Os estúpidos que dão o poder aos estúpidos perpetuam a estupidez e os danos à sociedade: não deixam os I desenvolverem as suas possibilidades, alimentam-se dos D e apoiam-se nos B. Os I aprendem que podem ser perseguidos sem nenhuma razão, e os B, em conjuntura favorável, podem causar danos improváveis, apanham o outro de surpresa, não permitem qualquer defesa, porque o ataque dos B obedece a um plano lógico. Como escreveu Dickens, contra a estupidez e a má digestão o homem pode pouco.

O que é que acontece no momento em que as bruxas andam à volta do caldeirão?

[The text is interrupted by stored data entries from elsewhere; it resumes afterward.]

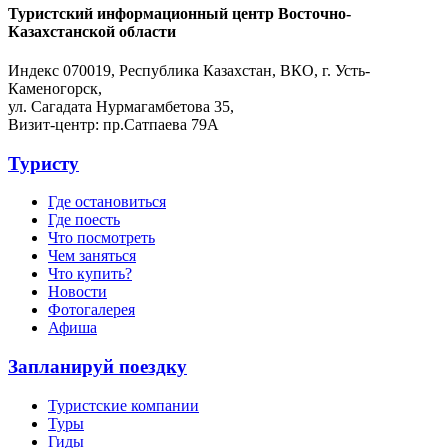
Туристский информационный центр Восточно-
Казахстанской области
Индекс 070019, Республика Казахстан, ВКО, г. Усть-
Каменогорск,
ул. Сагадата Нурмагамбетова 35,
Визит-центр: пр.Сатпаева 79А
Туристу
Где остановиться
Где поесть
Что посмотреть
Чем заняться
Что купить?
Новости
Фотогалерея
Афиша
Запланируй поездку
Туристские компании
Туры
Гиды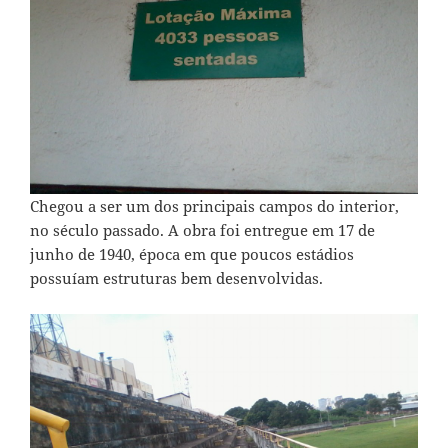
Chegou a ser um dos principais campos do interior,
no século passado. A obra foi entregue em 17 de
junho de 1940, época em que poucos estádios
possuíam estruturas bem desenvolvidas.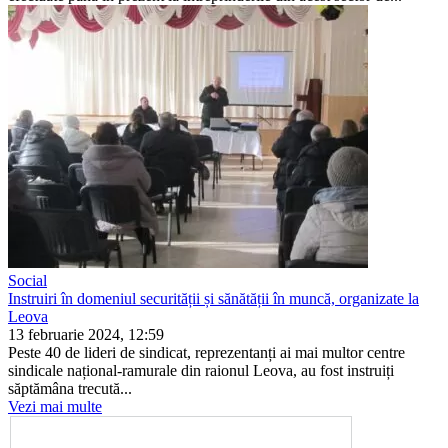
Social
Instruiri în domeniul securității și sănătății în muncă, organizate la
Leova
13 februarie 2024, 12:59
Peste 40 de lideri de sindicat, reprezentanți ai mai multor centre
sindicale național-ramurale din raionul Leova, au fost instruiți
săptămâna trecută...
Vezi mai multe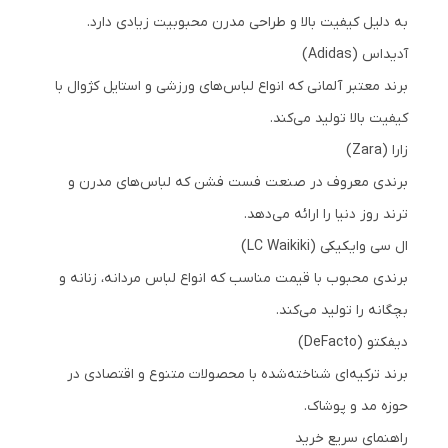
به دلیل کیفیت بالا و طراحی مدرن محبوبیت زیادی دارد.
آدیداس (Adidas)
برند معتبر آلمانی که انواع لباس‌های ورزشی و استایل کژوال با
کیفیت بالا تولید می‌کند.
زارا (Zara)
برندی معروف در صنعت فست فشن که لباس‌های مدرن و
ترند روز دنیا را ارائه می‌دهد.
ال سی وایکیکی (LC Waikiki)
برندی محبوب با قیمت مناسب که انواع لباس مردانه، زنانه و
بچگانه را تولید می‌کند.
دیفکتو (DeFacto)
برند ترکیه‌ای شناخته‌شده با محصولات متنوع و اقتصادی در
حوزه مد و پوشاک.
راهنمای سریع خرید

Cipolla responde com clareza: o número de pessoas estúpidas não aumentou, é sempre uma constante, no entanto, o resto da população nota que nas posições de poder – na cultura, na ciência, na religião, na política – se encontram mais E e B, aproximando-se os B da estupidez e os E do banditismo. É cada vez maior o número dos D, aproximando-se os I da condição de pobreza e impotência. Esta mudança na composição da população reforça o poder destrutivo dos B e a sociedade entra em declínio. “And the country goes to Hell” Menos-menos.

Com as devidas ressalvas ao tom brincalhão e bem-humorado do autor, a verdade é que estamos sempre mais próximos de um momento em que os Bandidos mandarão na ordem mundial e só a lucidez nos poderá salvar, defendendo o humanismo, a empatia, a compaixão, os direitos e os valores. Não o poderemos fazer calados, nem do sofá, sob pena de, sem quase perceber, estarmos todos em condição de desgraça.